◆ REQUIRED WORK: Rewrite the items below with every "chart" changed to "graph" and nothing else altered. Leave out the pictures.

◆ INPUT DATA:
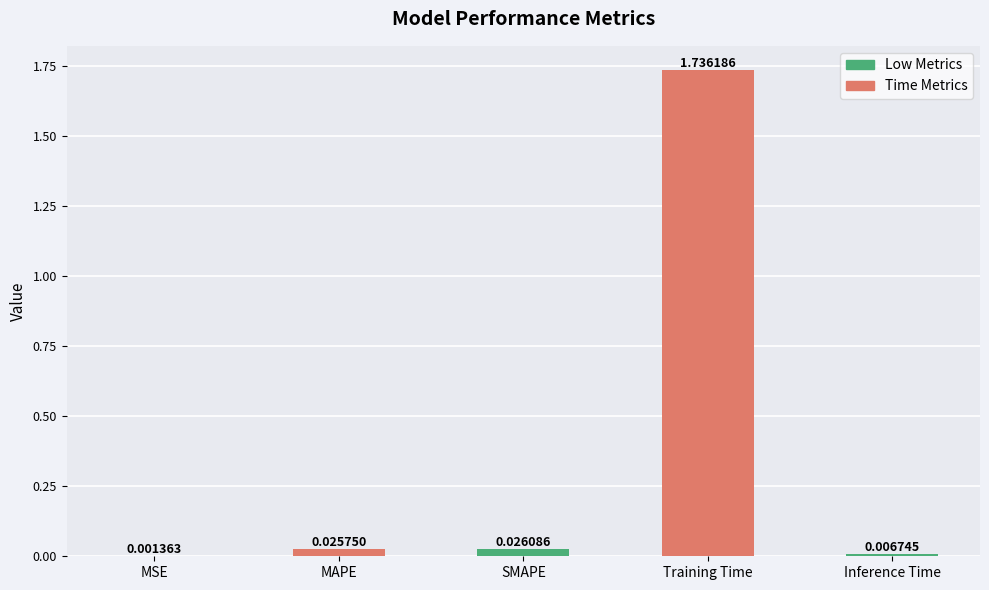

Between MSE and MAPE, which is larger?

MAPE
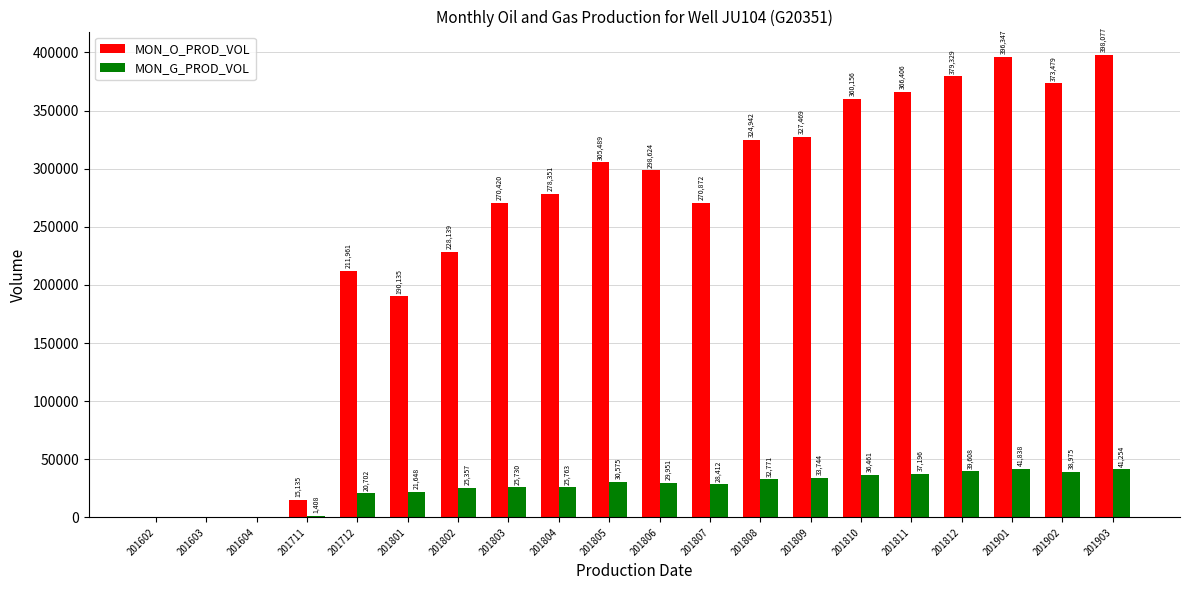

What is the sum of all MON_G_PROD_VOL values?

511393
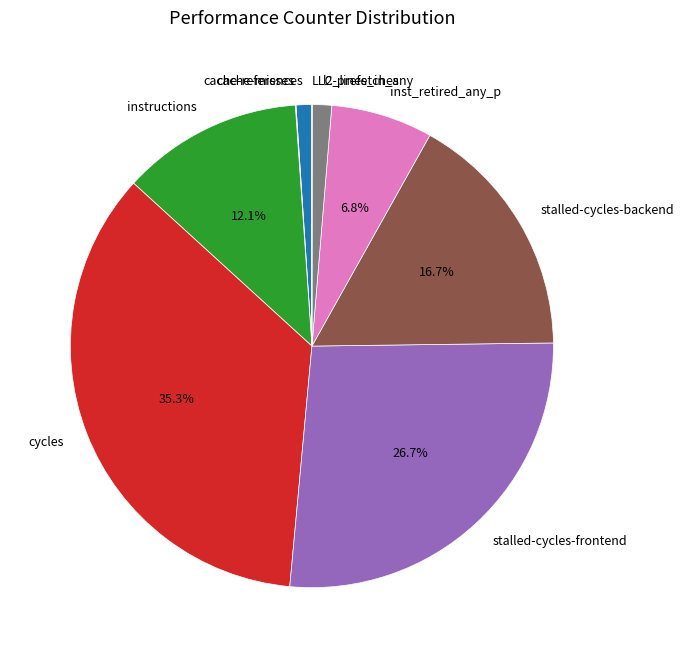

Does cycles account for over 50% of the chart?

No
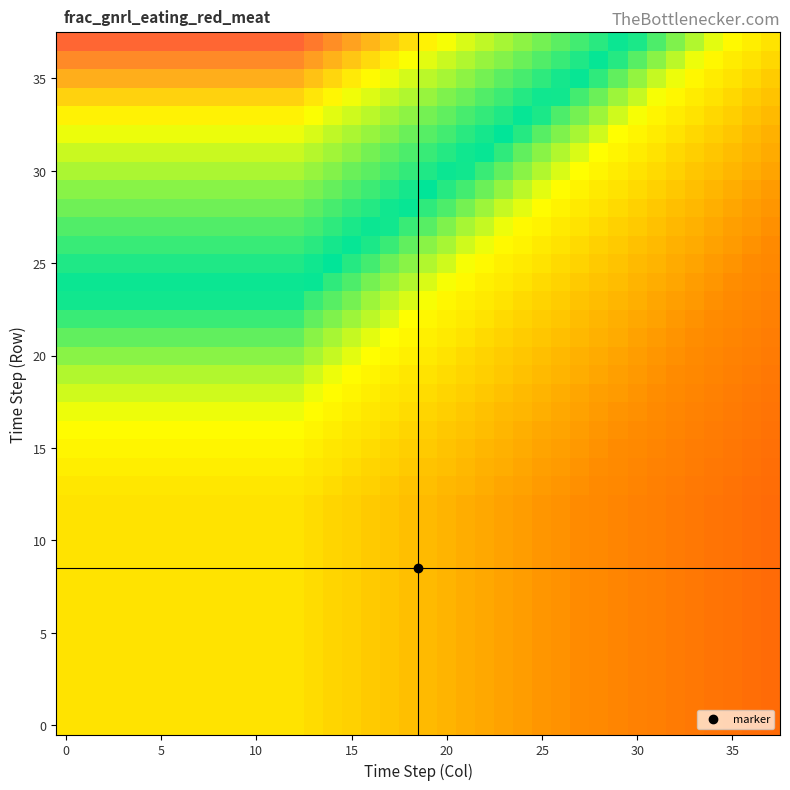

How many categories are shown in the chart?

38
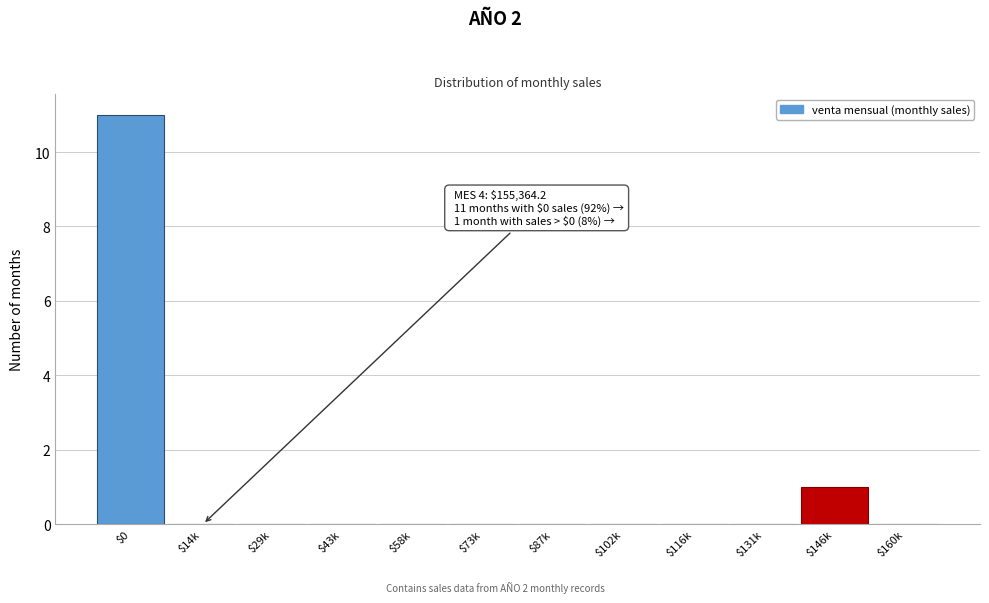

Where is the data nearest to the value 5?

$146k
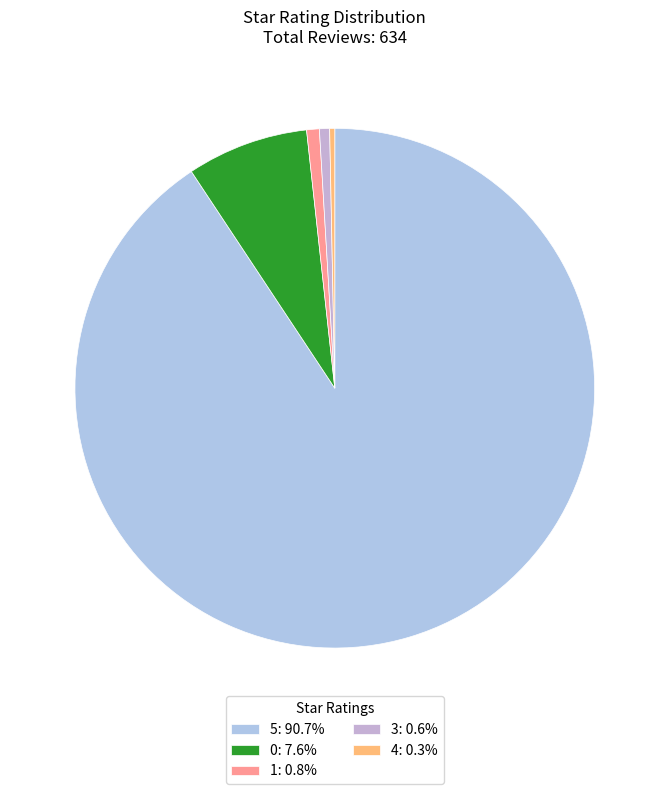

Do 4 and 1 together represent more than half of the pie?

No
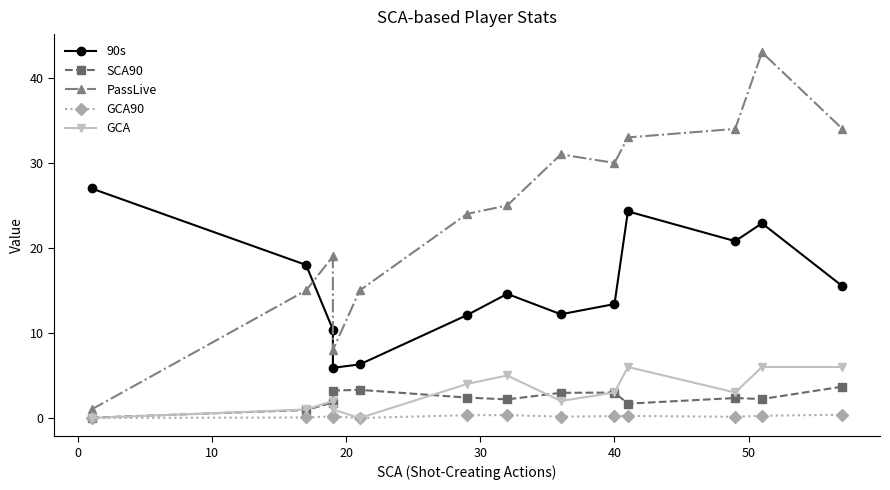

List the series in order of their peak value, highest first.

PassLive, 90s, GCA, SCA90, GCA90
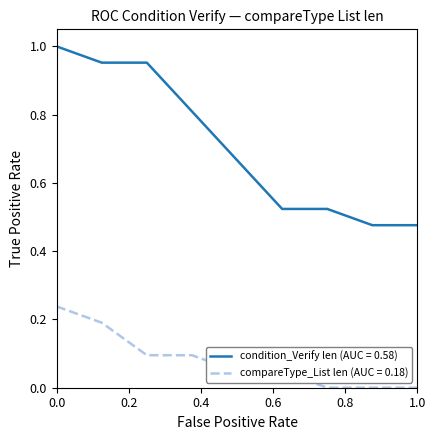

True or false: condition_Verify len (AUC = 0.58) and compareType_List len (AUC = 0.18) cross at least once.

False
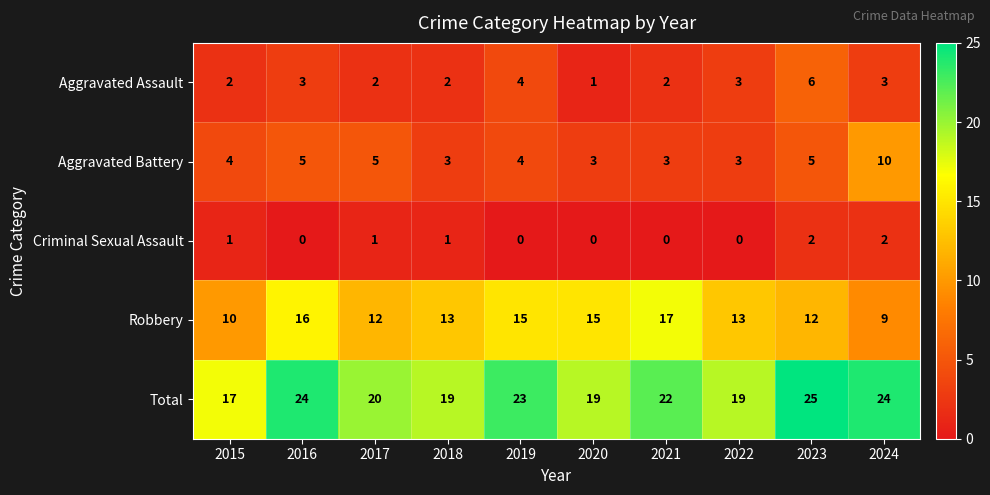

What is the highest value of the Total series?

25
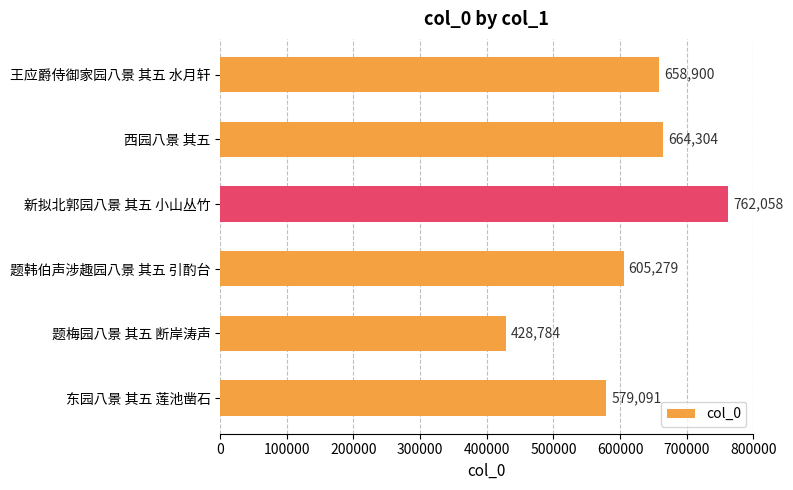

What is the smallest value displayed?

428784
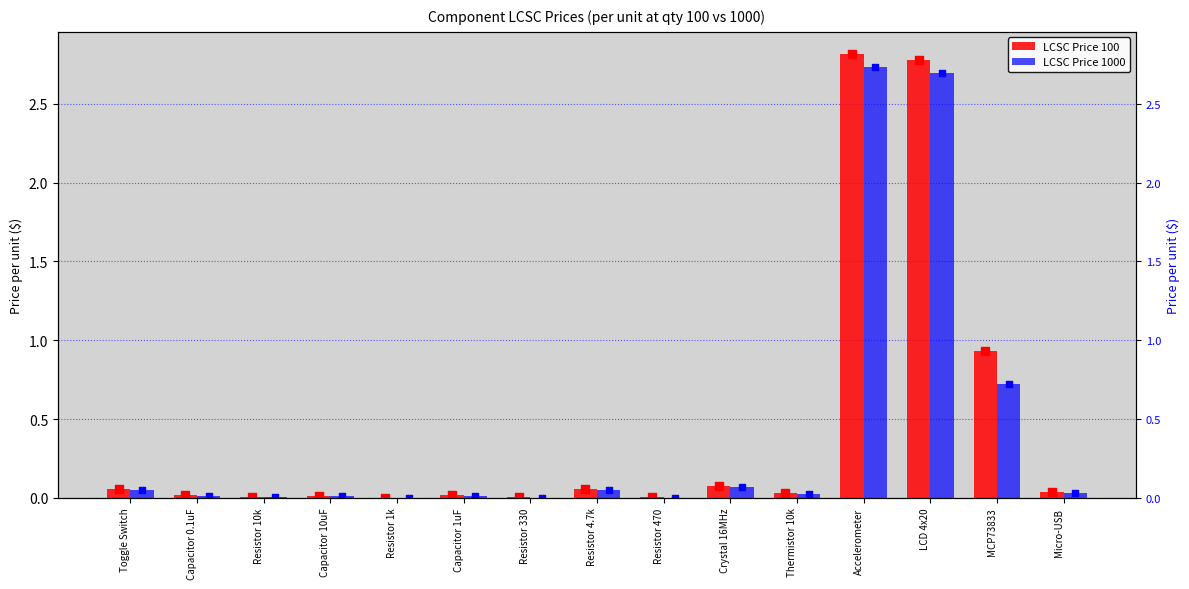

Which series reaches the maximum Y coordinate?

LCSC Price 100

◆ RESPONSE FOR THIS EXERCISE:
Between MSE and MAPE, which is larger?

MAPE

What is the sum of all MON_G_PROD_VOL values?

511393

Does cycles account for over 50% of the graph?

No

How many categories are shown in the graph?

38

Where is the data nearest to the value 5?

$146k

Do 4 and 1 together represent more than half of the pie?

No

List the series in order of their peak value, highest first.

PassLive, 90s, GCA, SCA90, GCA90

True or false: condition_Verify len (AUC = 0.58) and compareType_List len (AUC = 0.18) cross at least once.

False

What is the highest value of the Total series?

25

What is the smallest value displayed?

428784

Which series reaches the maximum Y coordinate?

LCSC Price 100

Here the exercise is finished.